Video interview trends
In the Q&A session of the webinar, Hung answered a viewer’s question about video interviews. He mentioned that asynchronous video interviews are useful when you have a high volume of applications pouring in. Then, he talked about the future of video interviews: “The real advancement on video interviews is looking at micro expression analysis. And can we actually make predictions based on how this person appears on video in terms of their performance? HireVue is pioneering this drive.”
Of course, we shouldn’t forget the ethical side of this. “It’s coming up against a huge amount of ethical concerns and legal issues,” said Hung. “It’s a bit of a minefield. I’ve got a lot of sympathy for the tech itself, but I think it’s going to run into too many legislative problems to achieve wide adoption.”

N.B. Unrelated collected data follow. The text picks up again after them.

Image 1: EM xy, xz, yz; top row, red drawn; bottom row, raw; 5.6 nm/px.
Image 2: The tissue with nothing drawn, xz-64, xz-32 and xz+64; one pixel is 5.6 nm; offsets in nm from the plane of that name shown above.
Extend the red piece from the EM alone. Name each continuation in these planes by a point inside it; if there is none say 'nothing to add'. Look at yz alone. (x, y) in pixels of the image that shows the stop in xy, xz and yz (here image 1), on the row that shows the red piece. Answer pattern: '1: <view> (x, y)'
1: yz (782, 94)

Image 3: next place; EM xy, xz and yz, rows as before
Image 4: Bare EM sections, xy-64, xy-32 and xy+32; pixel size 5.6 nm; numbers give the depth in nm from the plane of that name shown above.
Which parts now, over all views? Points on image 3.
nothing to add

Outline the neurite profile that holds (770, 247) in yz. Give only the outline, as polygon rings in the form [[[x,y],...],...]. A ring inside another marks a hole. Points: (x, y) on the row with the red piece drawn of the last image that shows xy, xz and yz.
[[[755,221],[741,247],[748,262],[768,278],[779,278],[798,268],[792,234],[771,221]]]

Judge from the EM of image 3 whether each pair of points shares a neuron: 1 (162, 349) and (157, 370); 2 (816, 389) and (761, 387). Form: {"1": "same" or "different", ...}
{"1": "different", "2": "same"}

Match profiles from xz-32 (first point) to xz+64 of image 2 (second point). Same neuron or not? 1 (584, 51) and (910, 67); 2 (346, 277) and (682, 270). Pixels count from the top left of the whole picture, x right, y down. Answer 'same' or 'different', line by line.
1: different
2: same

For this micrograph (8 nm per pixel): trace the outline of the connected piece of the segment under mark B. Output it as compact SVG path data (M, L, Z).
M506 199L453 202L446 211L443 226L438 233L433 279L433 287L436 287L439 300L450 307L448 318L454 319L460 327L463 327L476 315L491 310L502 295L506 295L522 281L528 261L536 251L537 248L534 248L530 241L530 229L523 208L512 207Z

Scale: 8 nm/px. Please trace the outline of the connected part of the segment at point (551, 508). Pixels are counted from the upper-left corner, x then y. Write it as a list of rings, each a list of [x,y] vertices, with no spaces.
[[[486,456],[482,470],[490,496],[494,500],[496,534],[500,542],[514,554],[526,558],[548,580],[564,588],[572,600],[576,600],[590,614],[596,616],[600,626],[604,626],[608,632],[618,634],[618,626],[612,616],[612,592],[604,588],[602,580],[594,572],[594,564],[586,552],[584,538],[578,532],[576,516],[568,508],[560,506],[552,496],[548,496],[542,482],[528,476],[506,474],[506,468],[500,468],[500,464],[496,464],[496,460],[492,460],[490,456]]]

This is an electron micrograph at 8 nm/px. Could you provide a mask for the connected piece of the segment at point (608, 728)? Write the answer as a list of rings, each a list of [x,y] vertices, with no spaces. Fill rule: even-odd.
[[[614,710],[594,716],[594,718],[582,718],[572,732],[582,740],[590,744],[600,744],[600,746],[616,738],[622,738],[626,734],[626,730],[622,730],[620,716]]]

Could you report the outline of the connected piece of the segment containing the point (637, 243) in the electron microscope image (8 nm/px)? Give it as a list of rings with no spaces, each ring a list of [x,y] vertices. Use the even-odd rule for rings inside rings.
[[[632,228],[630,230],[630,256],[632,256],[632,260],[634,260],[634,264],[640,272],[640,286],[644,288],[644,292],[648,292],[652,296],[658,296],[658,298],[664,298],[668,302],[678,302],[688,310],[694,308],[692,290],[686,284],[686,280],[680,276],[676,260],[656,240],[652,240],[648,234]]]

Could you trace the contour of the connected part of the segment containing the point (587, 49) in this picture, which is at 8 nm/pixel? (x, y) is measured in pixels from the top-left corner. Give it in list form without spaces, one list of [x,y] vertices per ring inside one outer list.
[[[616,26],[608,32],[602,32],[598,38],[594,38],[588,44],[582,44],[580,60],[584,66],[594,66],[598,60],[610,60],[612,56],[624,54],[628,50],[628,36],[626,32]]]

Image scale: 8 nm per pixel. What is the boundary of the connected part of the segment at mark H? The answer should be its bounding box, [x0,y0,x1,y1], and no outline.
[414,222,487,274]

6. What are the biggest takeaways from 2020?
Near the end of the webinar – before the Q&A session – Rob asked the guest speakers for their biggest takeaways for 2020. Here’s what they replied:
My key takeaway is understanding your audience. With all the best technology in the world, if you don’t actually understand the people that you’re recruiting, where they are, what motivates them, what they’re interested in, what drives them, I don’t think you’ll get really going to get very far. And I think it’s really important to build strategies first and use technology to support and deliver on those strategies rather than buying technology and then retrofit your strategy around it. That’s my biggest takeaway.
It’s all about [building] audience. My mind is being hyper-focused on having built an audience-type of business, now with recruiting brain food, but it has been on the line for me, the need to get people’s attention. One of the ways I’ve discovered to do that is to do audience building rather than engage in trickery. So I think that should be applied to recruitment. We need to think about why recruiters [can’t] get attention. Can we adopt some of the ideas that we have already learned from podcasters, etc.? Can we adopt them and use them for what we have to do in our work?
Bonus question: What’s your favorite piece of recruiting tech at the moment?
Matt: “One I like a lot is VideoMyJob. They’ve come up with a nice smart solution to creating video content. It doesn’t use any massive AI-driven technology. It’s just nice technology that helps people get a job done.”
Hung: “Anything that helps with interview scheduling. Booking things into calendars is such a pain. We need to get rid of chasing for availabilities and times. AI-driven tooling will help.”